PPh Royalti Penulis Dipangkas, Pemerintah Ubah Peta Insentif Industri Buku

Pemerintah sepakat menurunkan tarif PPh royalti bagi penulis dari 15 persen menjadi 1,5 persen bersifat final. Kebijakan ini menjadi langkah baru untuk membuat skema perpajakan di sektor penerbitan lebih sederhana, adil, dan berpihak pada pelaku industri kreatif.

Menteri Ekraf Teuku Riefky Harsya menyebut keputusan itu lahir dari pembahasan lintas kementerian dalam Rapat Koordinasi Terbatas yang dipimpin Menko Perekonomian dan dihadiri Menteri Keuangan serta sejumlah menteri lain. Ia mengatakan penurunan pajak royalti ini merupakan respons atas aspirasi para penulis yang telah diperjuangkan sejak 2017.

Dorongan dari dialog panjang dengan pelaku industri

Sebelum keputusan itu diambil, Kementerian Ekonomi Kreatif telah menggelar sejumlah rapat koordinasi dengan para pemangku kepentingan dari berbagai unsur. Penulis, editor, ilustrator, penerbit, komunitas, hingga asosiasi ikut terlibat dalam pembahasan mengenai skema perpajakan royalti yang lebih sesuai dengan kondisi lapangan.

Kemenekraf juga bekerja sama dengan Lembaga Kajian Perpajakan Universitas Indonesia, POLTAX FIA UI, untuk menyusun kajian komprehensif soal royalti penulis. Hasil kajian tersebut telah disampaikan Menteri Ekraf kepada Menko Perekonomian pada 4 Mei 2026.

Target kebijakan: lebih ringan bagi penulis dan lebih sehat untuk industri

Pemerintah berharap stimulus pajak ini bisa mendorong penulis dan kreator agar terus menghasilkan karya yang berkualitas. Kebijakan tersebut juga diarahkan untuk memperkuat industri penerbitan supaya tumbuh lebih sehat dan kompetitif, sekaligus meningkatkan kepatuhan perpajakan.

Penyesuaian tarif ini menjadi bagian dari rekonstruksi kebijakan perpajakan di subsektor penerbitan. Pemerintah menempatkannya sebagai upaya untuk menghadirkan aturan yang lebih ramah bagi penulis tanpa mengabaikan kewajiban perpajakan yang berlaku.
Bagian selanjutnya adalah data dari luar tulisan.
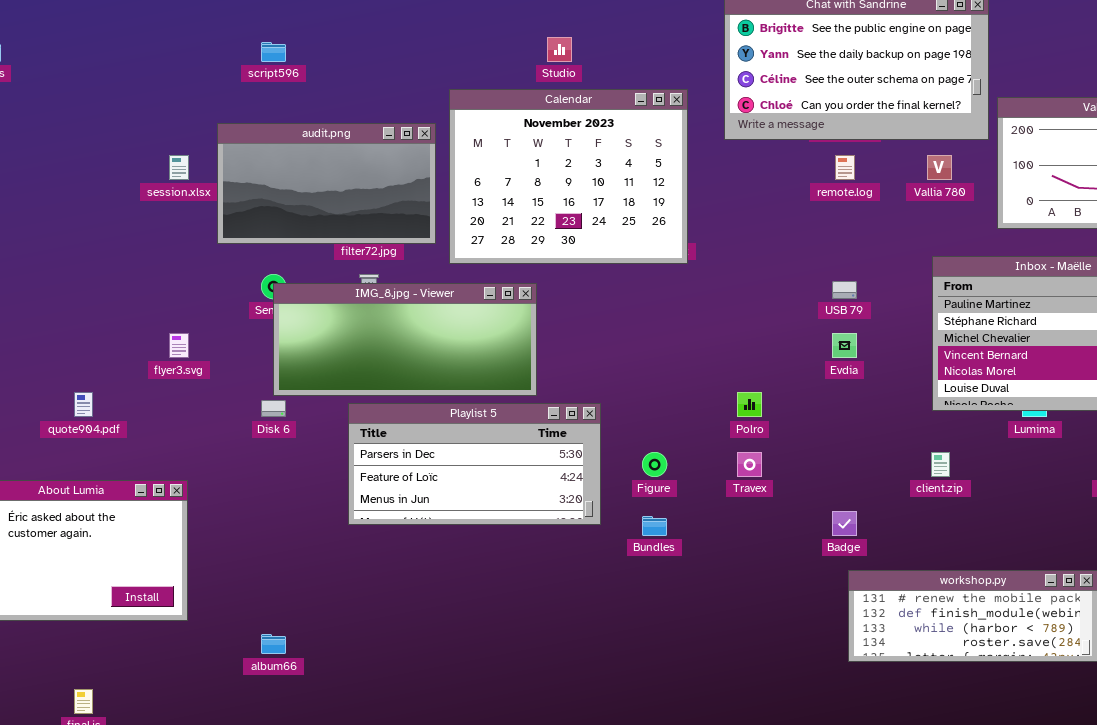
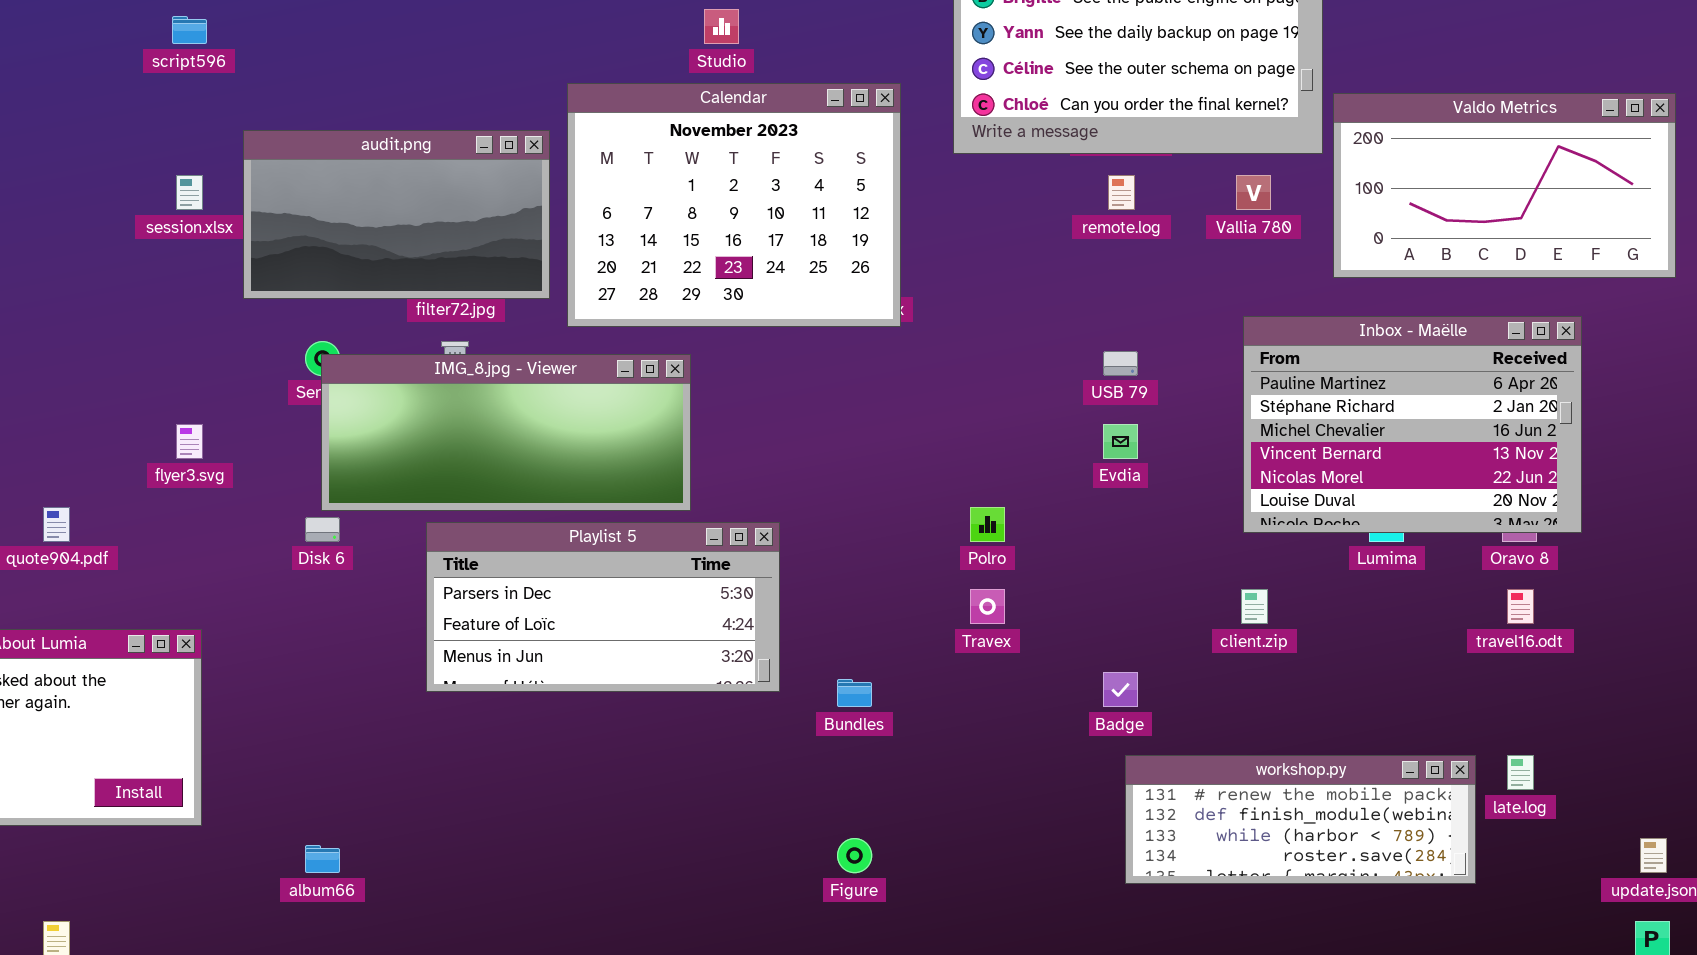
script596: [261,42,286,62] -> [172,16,207,44], moved
Figure: [642,452,667,477] -> [837,838,872,873], moved

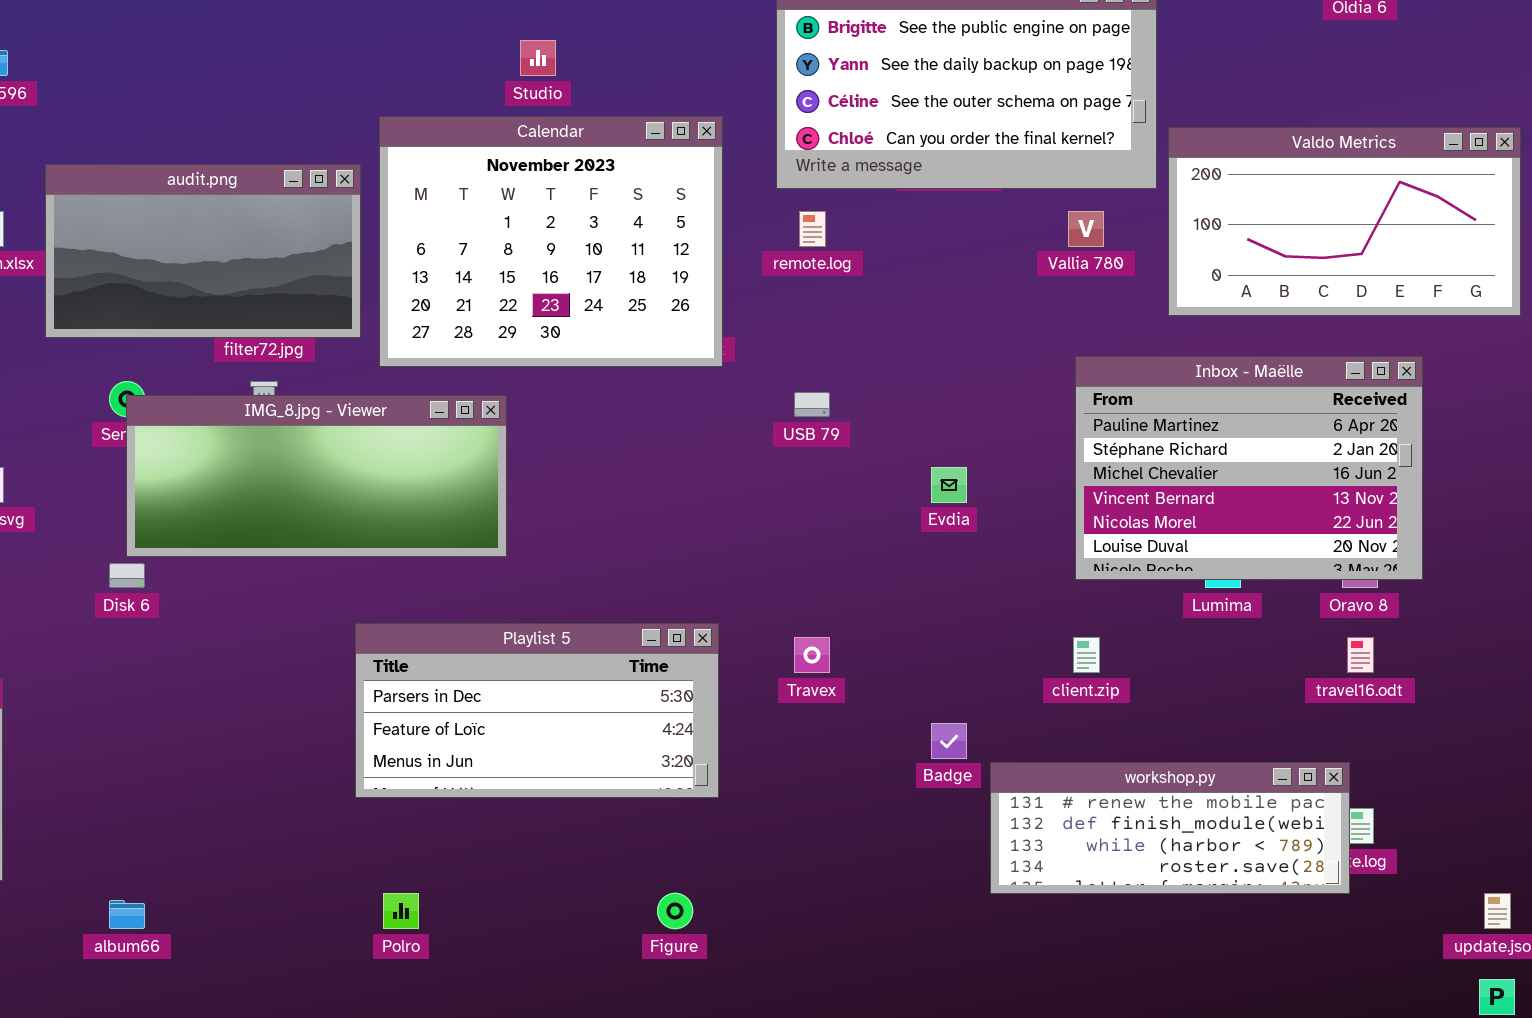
remote.log: [1108,175,1135,210] -> [799,211,826,247], moved
USB 79: [1103,351,1138,376] -> [794,392,830,417], moved
Polro: [970,507,1005,542] -> [383,893,419,929], moved
Playlist 5: [426,522,780,692] -> [355,623,719,798], moved
workshop.py: [1125,755,1476,884] -> [990,762,1350,894], moved

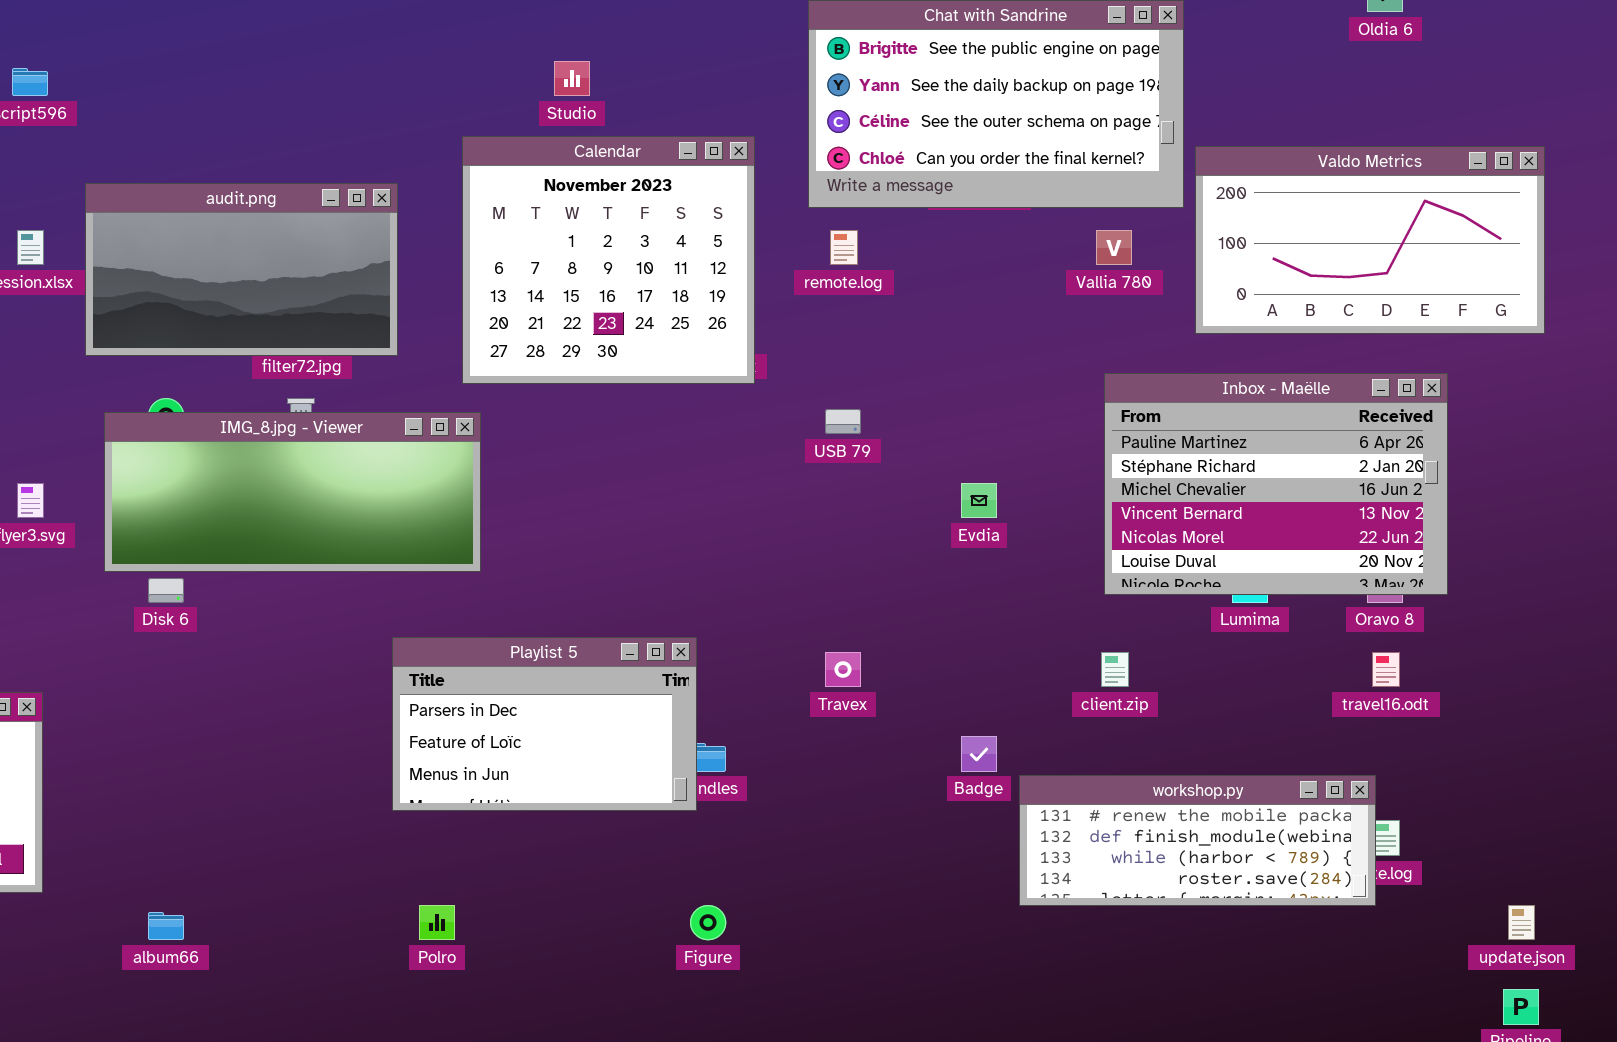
Calendar: [379,116,723,367] -> [462,136,755,384], resized
IMG_8.jpg - Viewer: [126,395,507,557] -> [104,412,481,572], moved
Playlist 5: [355,623,719,798] -> [392,637,697,811], resized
Tahap berikutnya menuju implementasi

Keputusan Rakortas tersebut belum langsung berlaku, karena masih perlu ditindaklanjuti melalui perubahan peraturan perundang-undangan terkait. Proses itu akan dikerjakan oleh Kementerian Keuangan sebelum kebijakan dapat diterapkan pada Semester II 2026.

Dengan perubahan ini, pemerintah memberi sinyal bahwa dukungan terhadap ekosistem literasi dan penerbitan tidak hanya datang melalui program pembinaan, tetapi juga lewat penataan kebijakan fiskal. Langkah tersebut diharapkan dapat menjaga keseimbangan antara insentif bagi penulis dan tata kelola pajak yang lebih jelas bagi industri kreatif.